Les arbres par lesquels la Région voudrait remplacer les platanes ne sont d’ailleurs pas plus authentiques dans nos régions :
- Le noisetier de Byzance (Corylus colurna) provient de l’Europe du Sud-Est et du Sud-Ouest de l’Asie (des Balkans jusqu’au Nord de l’Iran. Grandeur : 12 à 15m.
- Le frêne rouge de Pennsylvanie (Fraxinus pennsylvanica) est, au même titre que les platanes, un archéophyte, dont les origines sont à trouver… en Amérique du Nord bien sûr. Grandeur : 12 à 25m.
- L’érable de Norvège est quant à lui bien un arbre européen. Grandeur : jusqu’à 30m.
Enfin, nous ne pouvons vous laisser sans quelques dernières informations spécifiques concernant les platanes : ce sont de grands arbres qui peuvent atteindre 25 à 55m de hauteur. Ils ont une espérance de vie considérable (quelques centaines d’années voire plus d’un millénaire). Les plus vieux spécimens de l’avenue du Port ont été plantés en 1927.

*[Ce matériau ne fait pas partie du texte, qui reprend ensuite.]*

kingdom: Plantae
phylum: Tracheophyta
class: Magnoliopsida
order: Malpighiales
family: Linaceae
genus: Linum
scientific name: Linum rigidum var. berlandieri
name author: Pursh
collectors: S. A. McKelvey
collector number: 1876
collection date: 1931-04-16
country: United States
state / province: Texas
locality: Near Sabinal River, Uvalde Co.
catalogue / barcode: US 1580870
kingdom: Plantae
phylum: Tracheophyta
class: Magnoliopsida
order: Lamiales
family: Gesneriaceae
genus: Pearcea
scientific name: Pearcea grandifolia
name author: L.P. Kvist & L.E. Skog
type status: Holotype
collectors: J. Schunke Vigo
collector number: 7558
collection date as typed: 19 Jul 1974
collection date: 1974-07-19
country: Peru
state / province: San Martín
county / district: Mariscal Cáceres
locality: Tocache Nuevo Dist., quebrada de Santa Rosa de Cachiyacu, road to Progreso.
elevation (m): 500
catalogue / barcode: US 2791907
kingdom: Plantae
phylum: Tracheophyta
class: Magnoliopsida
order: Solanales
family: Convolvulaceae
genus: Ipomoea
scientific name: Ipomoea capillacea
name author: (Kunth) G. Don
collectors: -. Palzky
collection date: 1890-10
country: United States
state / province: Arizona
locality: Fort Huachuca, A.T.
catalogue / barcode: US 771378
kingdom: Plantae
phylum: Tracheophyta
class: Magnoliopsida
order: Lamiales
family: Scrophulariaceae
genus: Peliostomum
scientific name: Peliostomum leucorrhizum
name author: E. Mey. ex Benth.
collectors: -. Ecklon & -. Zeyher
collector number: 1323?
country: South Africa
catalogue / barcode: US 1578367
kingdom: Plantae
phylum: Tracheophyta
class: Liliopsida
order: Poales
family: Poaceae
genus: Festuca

Voici les raisons qui selon nous pourraient justifier l’abattage des arbres :
- Il est bien plus simple d’établir de nouveaux plans en partant de zéro. Cela demande plus de créativité de s’adapter à une situation existante.
- Cela gène les travaux. Il faut être plus délicat pendant les travaux pour ne pas abîmer les platanes existants, surtout le grands.